A pesar de todo, quizá hay un reproche todavía mayor que podemos hacerle al largometraje de Gervasi, y es el desaprovechamiento tanto de actores como de personajes. Puede que no sean los mayores mitos cinematográficos de la historia pero, aún así, nos mostramos altamente disconformes con el retrato que vemos de Janet Leigh (Scarlett Johansson), Vera Miles (Jessica Biel) y, sobretodo, Anthony Perkins (James D’Arcy), actores y personajes (y viceversa) cuyo talento merece un retrato más profundo, por un lado, y un material con mucho más fondo para poder desarrollar, por el otro. Que el personalidad de Perkins se salde con dos frases sobre su pasado y su aparente pusilanimidad y que tanto Leigh como Miles queden reducidas a dos víctimas de la lúbrica y lujuriosa mentalidad del ilustre realizador no nos sorprende (ni mucho menos convence) a estas alturas. Tampoco ayuda demasiado el empapuzamiento al que nos vemos sometidos los espectadores de referencias y personalidades que tuvieron algo que ver en el desarrollo de Psicosis. Guionistas, montadores, asistentes… hasta el ilustre diseñador gráfico Saul Bass. Llega un momento que nuestro desconcierto es tal que no sabemos ni de qué ni de quién se está hablando en las imágenes que se proyectan ante nuestra cada vez más distraída y menos atenta mirada.

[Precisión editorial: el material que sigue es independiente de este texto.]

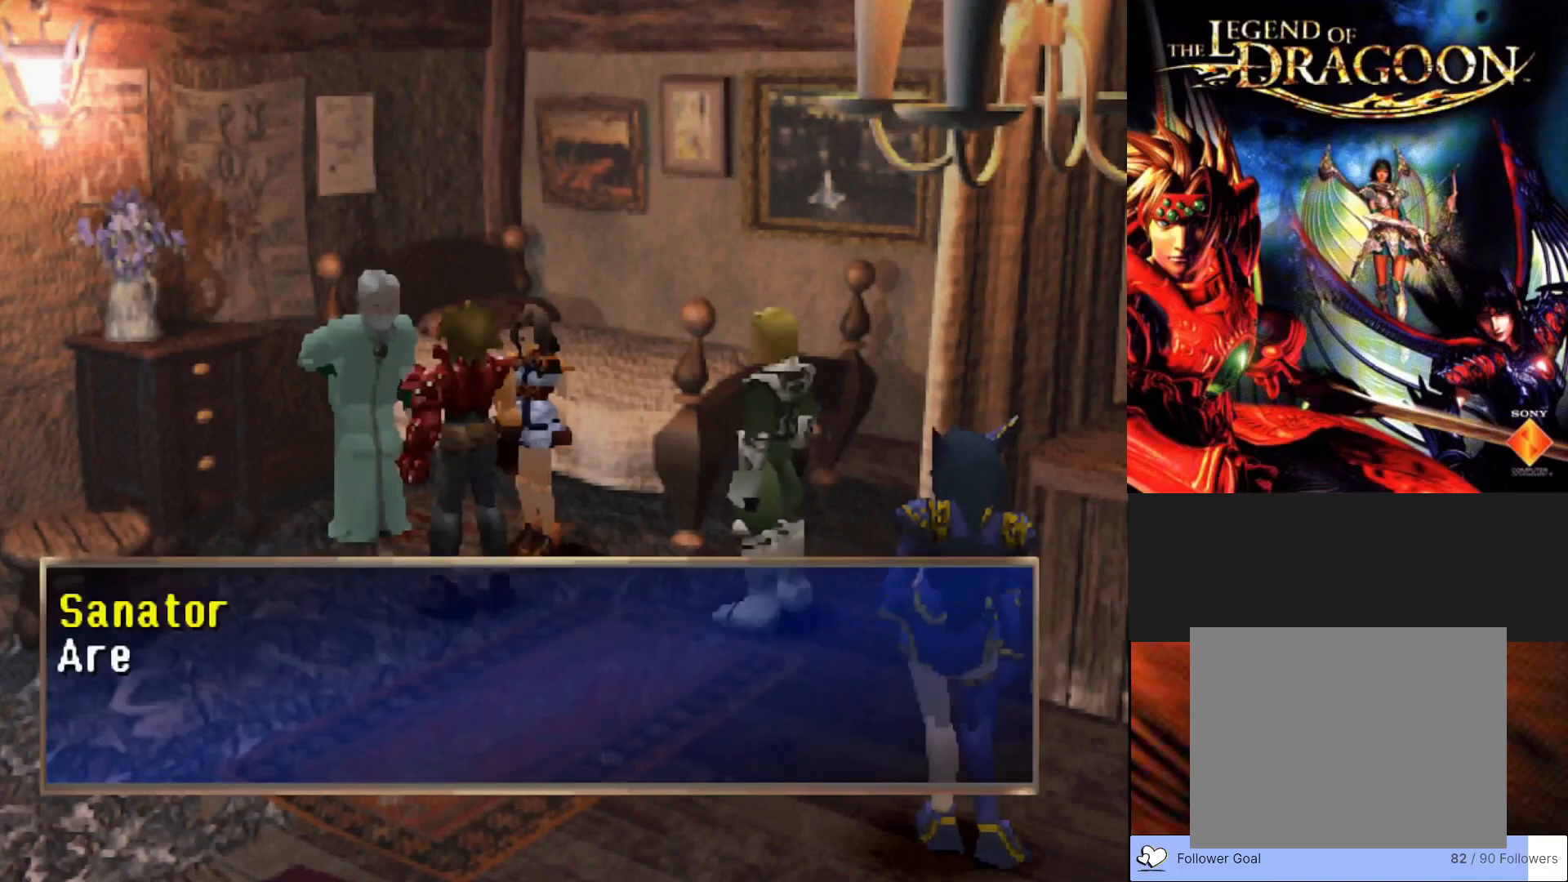
{"buttons": [], "left_stick": "center", "events": []}
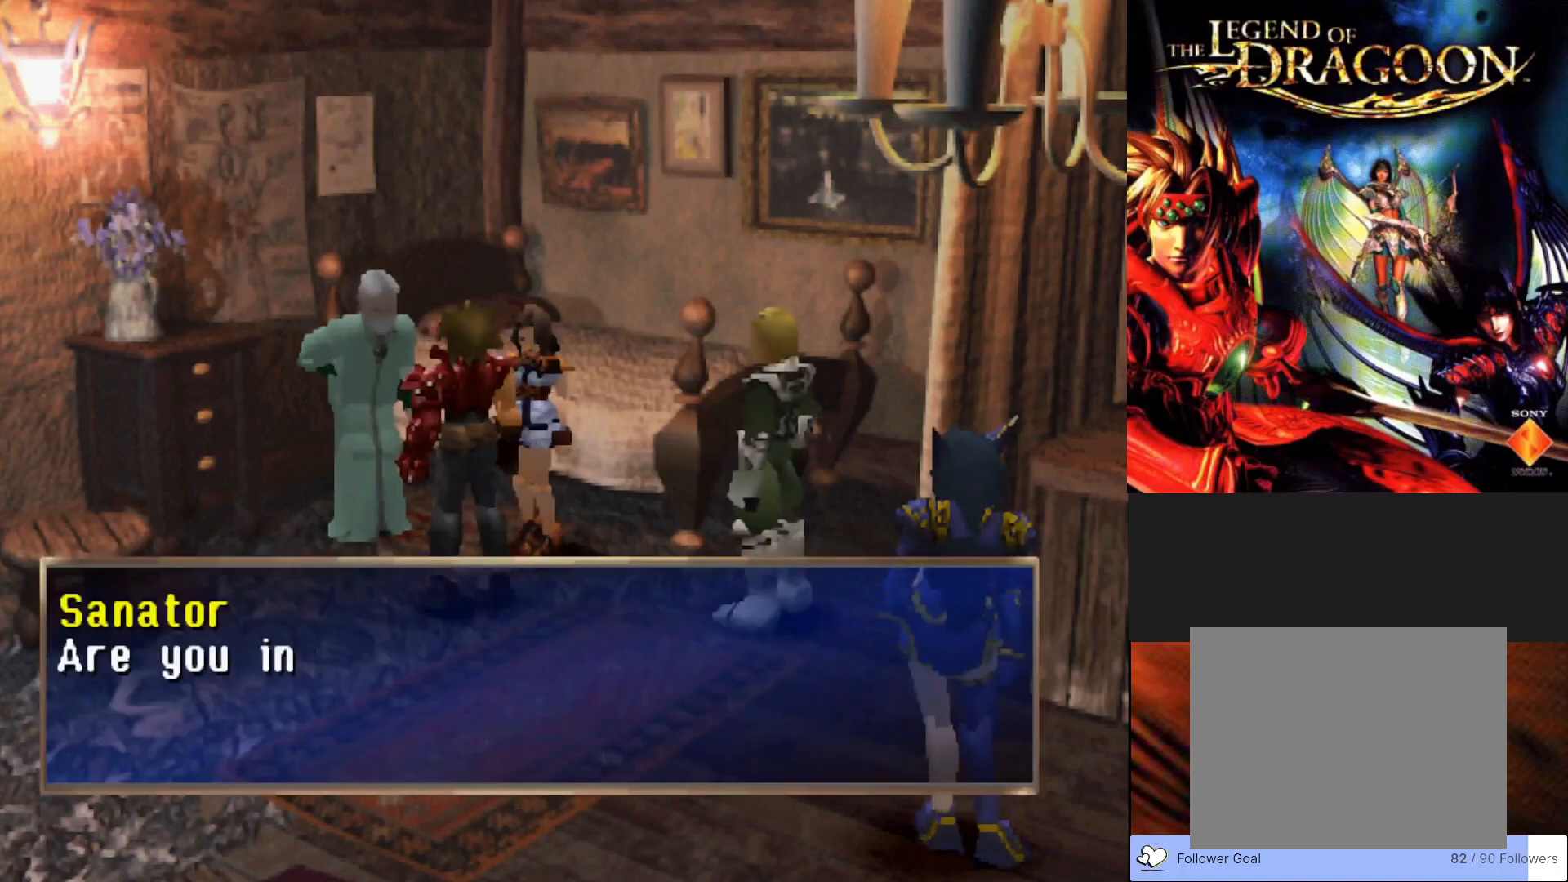
{"buttons": [], "left_stick": "center", "events": [[50, "CROSS", "down"], [350, "CROSS", "up"]]}
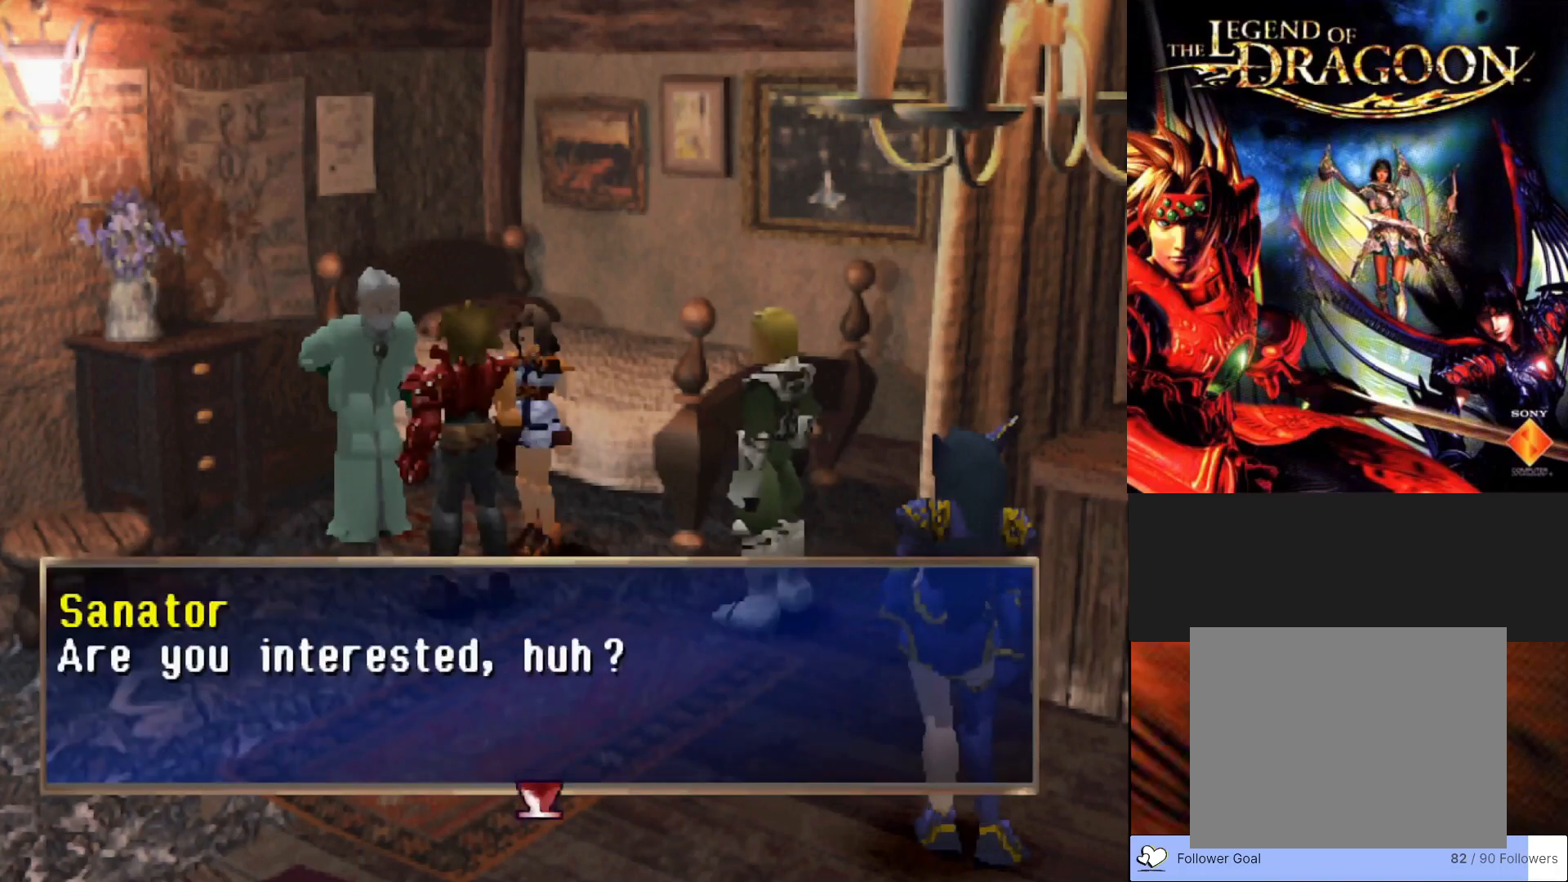
{"buttons": [], "left_stick": "center", "events": []}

Finalmente, atestiguamos que el largometraje de Sacha Gervasi cae víctima de su propia premisa, puesta precisamente en boca de Hitckcock / Hopkins, cuando el realizador se pregunta, mientras lee la prensa en su bañera: “¿Para qué seguir buscando nuevos realizadores cuando seguimos teniendo al original…?”. Incógnita que se debió formular en su momento Gus Van Sant y ahora Gervasi. Si nos la formulamos los potenciales espectadores del presente largometraje es muy probable que obviemos nuestra asistencia cinematográfica y escojamos otra propuesta más estimulante, que las hay (y más de una).